A Court of Appeal judge has criticised the way a case was brought that sought to challenge a ruling over a development in Wakefield.

Resident James Kenyon brought the case against the Secretary of State for Housing, Communities & Local Government, Wakefield Council and Hemsworth Town Council.

It concerned a site where the Secretary of State directed that a proposed development did not need an environmental impact assessment within the meaning of  the Town and Country Planning (Environmental Impact Assessment) Regulations 2011.

In Kenyon v The Secretary of State for Housing Communities & Local Government [2020] EWCA Civ 302 Lord Justice Coulson said: “The arguments on appeal ranged far and wide and included, somewhat surprisingly, a close review of the evidence before the [Secretary of State] and, subsequently, the judge.

“It was difficult to discern any substantial points of principle from any of this: speaking for myself, I wondered if the most important point to arise from the appeal hearing was the need to ensure that appeals in cases of this kind do not become another weary trot around a well-worn course.”

The site was a brickworks later infilled with waste of unknown composition and was subsequently a recreation ground with a small sports stadium. Outline planning permission was sought for 150 homes.

Coulson LJ noted: “Both before the [original] judge, and again on appeal, there were references to other documents which were not available to (and therefore did not inform) the [Secretary of State’s] screening direction of [the EIA].

“In judicial review proceedings it is generally inappropriate for parties to seek to rely on documents (and to advance arguments based on those documents) which were not available to the decision-maker.

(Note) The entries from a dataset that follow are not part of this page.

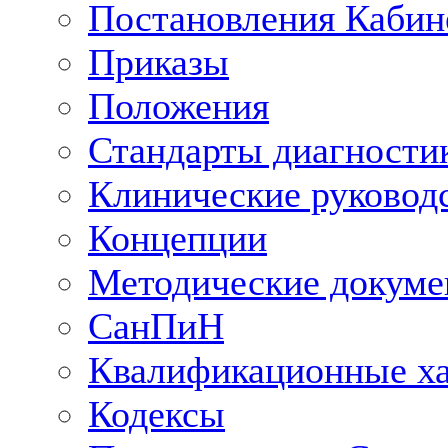
Постановления Кабин
Приказы
Положения
Стандарты диагностик
Клинические руковод
Концепции
Методические докум
СанПиН
Квалификационные ха
Кодексы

Taken at its highest, such an approach undermines the entire process of judicial review.

“It runs the risk that the court will be asked to conduct a kind of rolling review, in which nothing is ever finalised or settled, and it does not matter what information was available at the time the decision was taken.”

Coulson LJ said such an approach would “only to encourage the all-too-prevalent attitude that, in judicial review applications, it is always possible to 'have another go’”.

He said the principal ground argued in the lower court was the cumulative impact on the locality of this and five other sites.

But then a new argument was introduced that the effect of increased traffic from the recreation ground site alone on air quality would have a significant effect on the environment.

“This argument was not about cumulative effect at all: it was solely about the proximity of [the] site to an air quality management area,” Coulson LJ said.

“This 'challenge-creep' continued on appeal. The appellant's grounds of appeal raise no less than five separate arguments, only one of which can be linked back to the sole ground for which permission was originally granted.”

He dismissed all the grounds of appeal, noting: “On an appeal, it is incumbent upon an appellant to demonstrate that the judge erred in law in reaching such a conclusion.

“That requires considerably more than an attempt to reargue the case from the documents all over again.”